La Roumanie abrite une surface boisée de 250.000 hectares, essentiellement composée de hêtres, de sapins et d'épicéas. Ces forêts constituent l'habitat de nombreuses espèces animales, comme les loups, les ours et les lynx. "Une des sources les plus importantes pour lutter contre le changement climatique sont les forêts", a souligné le ministre de l'Environnement roumain Laszlo Borbely, cité par l'AFP.


Mais si jusqu'alors les forêts vierges de Roumanie ont pu été préservées, grâce à leur difficulté d'accès notamment, elles sont aujourd'hui de plus en plus menacées, alerte Erika Stanciu, la directrice du programme Forêts du WWF dans les Carpates. "Seules 18% ont un statut protégé", déplore l'association de protection de l'environnement, qui le mois dernier, a lancé un appel pour les "sauver". Dans une pétition signée par 90.000 personnes, elle réclame la mise en place de "mesures urgentes et efficaces de précaution".


Classer les forêts vierges en zone de protection stricte


Il y a quelques jours, Laszlo Borbely a annoncé travailler sur un projet de loi censé entrer en vigueur avant la fin de l'année. Il visera à classer toutes les forêts vierges en zone de protection stricte, excluant alors toute possibilité d'exploitation, indique l'AFP. Les propriétaires de ces forêts , se verront accorder des compensations financières alimentées par des fonds européens, dont le montant total est estimé à 100 millions d'euros. Un tel projet a été expérimenté à Sinca, dans le centre du pays. En échange d'une compensation du WWF, la mairie a accepté de préserver une partie de sa forêt vierge.

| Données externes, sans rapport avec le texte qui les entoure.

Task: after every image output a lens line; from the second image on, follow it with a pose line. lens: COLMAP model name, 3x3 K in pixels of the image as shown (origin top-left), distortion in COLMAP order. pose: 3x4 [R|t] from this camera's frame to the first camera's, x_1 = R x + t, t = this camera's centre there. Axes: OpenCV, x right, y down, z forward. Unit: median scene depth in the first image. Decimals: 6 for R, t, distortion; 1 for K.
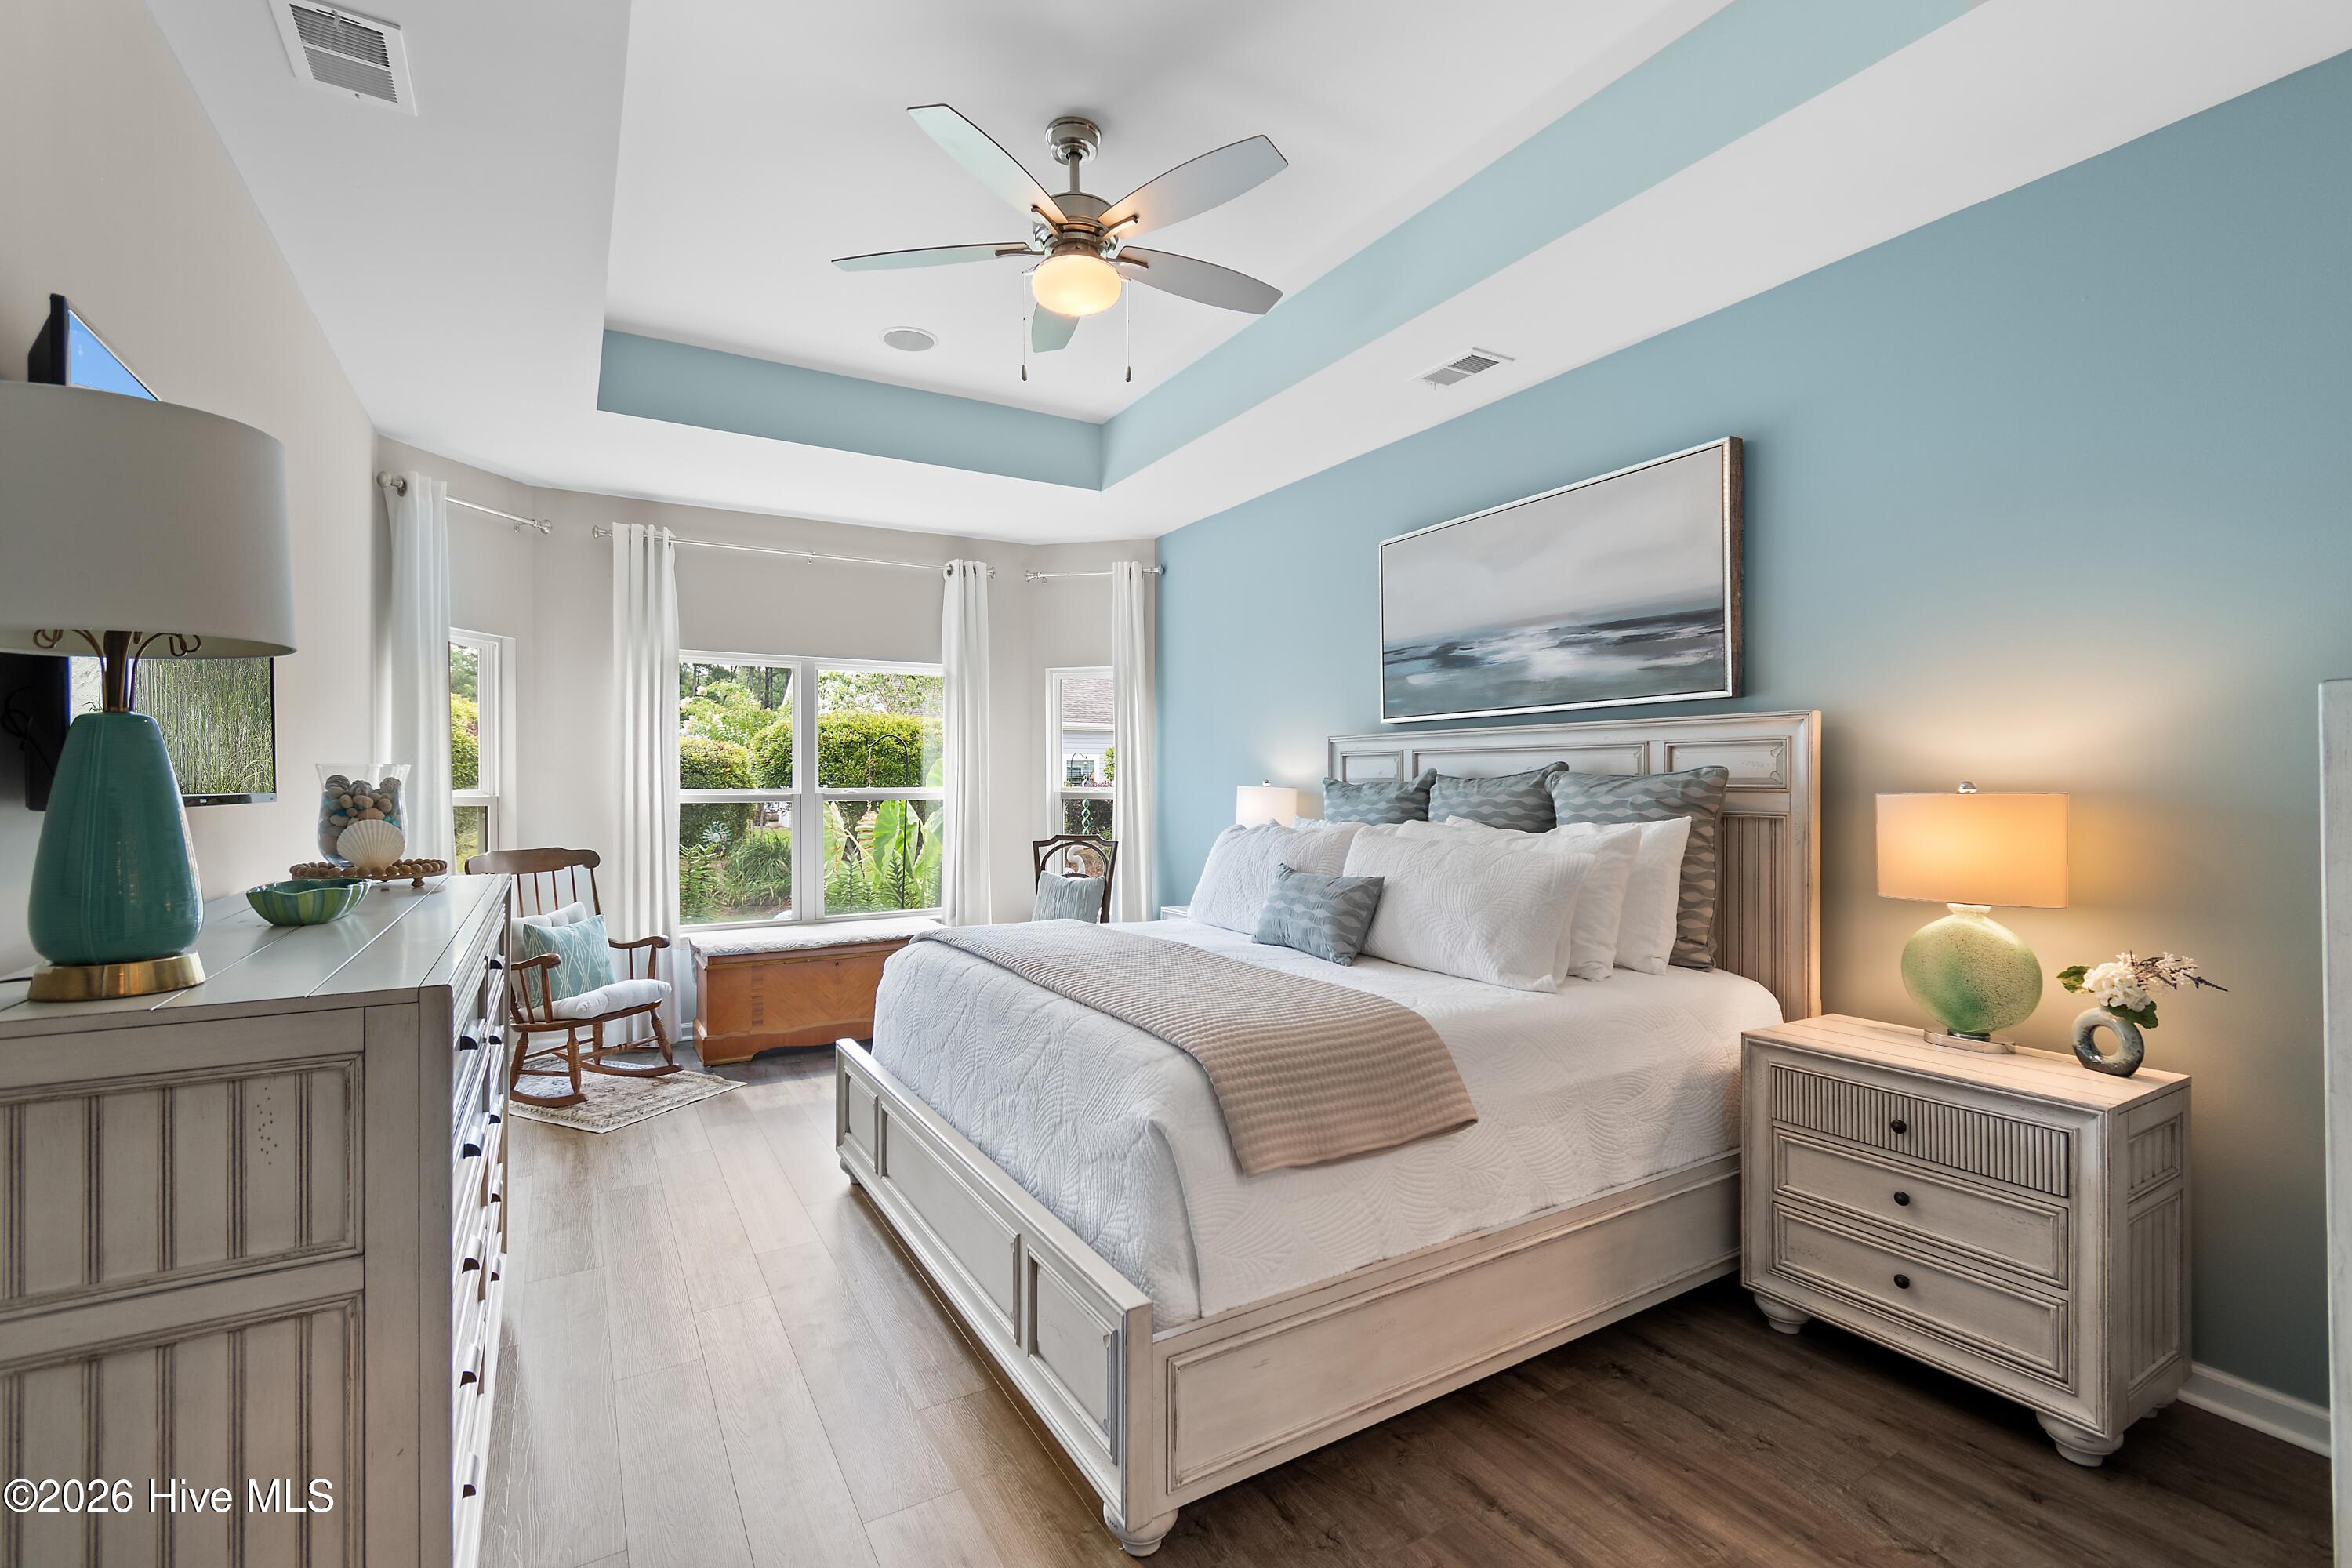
lens RADIAL K [[1044.3, 0, 1170.9], [0, 1044.3, 784.4], [0, 0, 1]] dist [0.004920, -0.002632]
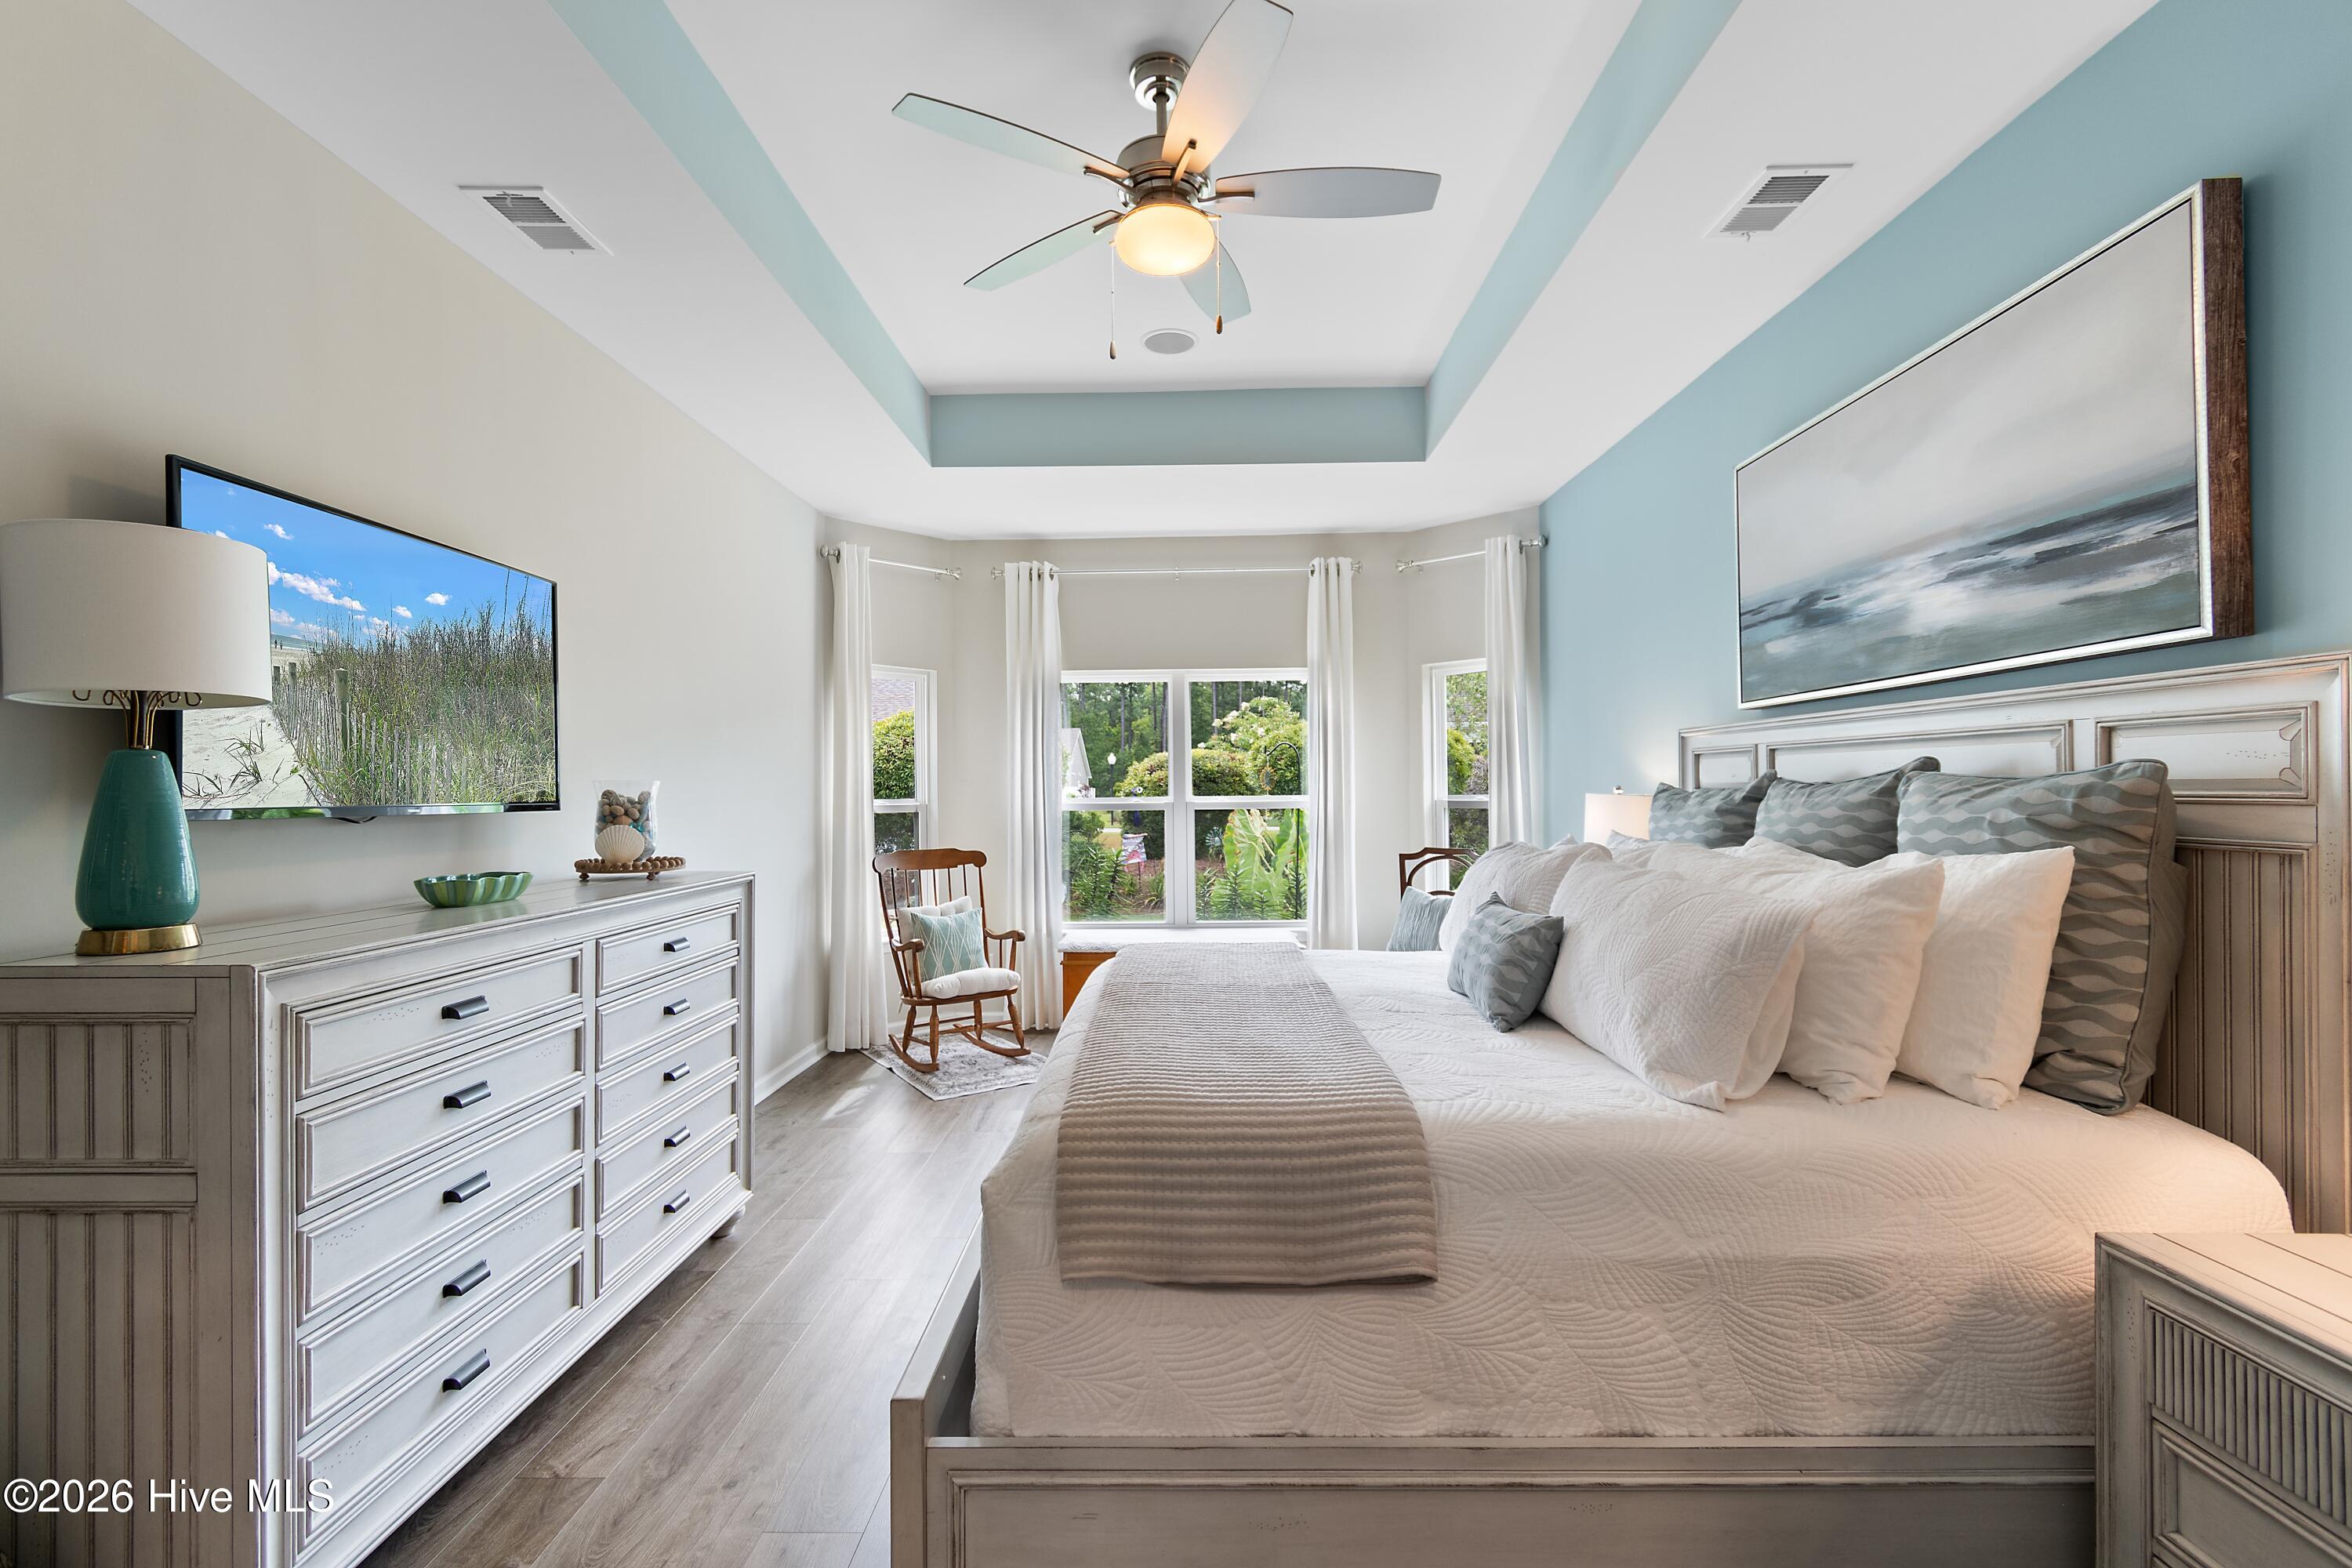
lens RADIAL K [[1044.3, 0, 1173.0], [0, 1044.3, 789.1], [0, 0, 1]] dist [0.004920, -0.002632]
pose [[0.849882, -0.005137, -0.526947, 0.356203], [0.004376, 0.999987, -0.002689, -0.002036], [0.526954, -0.000021, 0.849894, 0.219526]]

L'association salue la promesse du gouvernement roumain. Toutefois, elle reste sur ses gardes. "L'engagement public du ministre pour les forêts vierges est un succès pour la campagne du WWF mais nous attendons de voir si ces mesures sont appliquées", a souligné auprès de l'agence Gabriel Paun, de l'ONG Agent Green. Ce dernier se dit "échaudé par certaines déclarations non suivies d'effet" par le passé.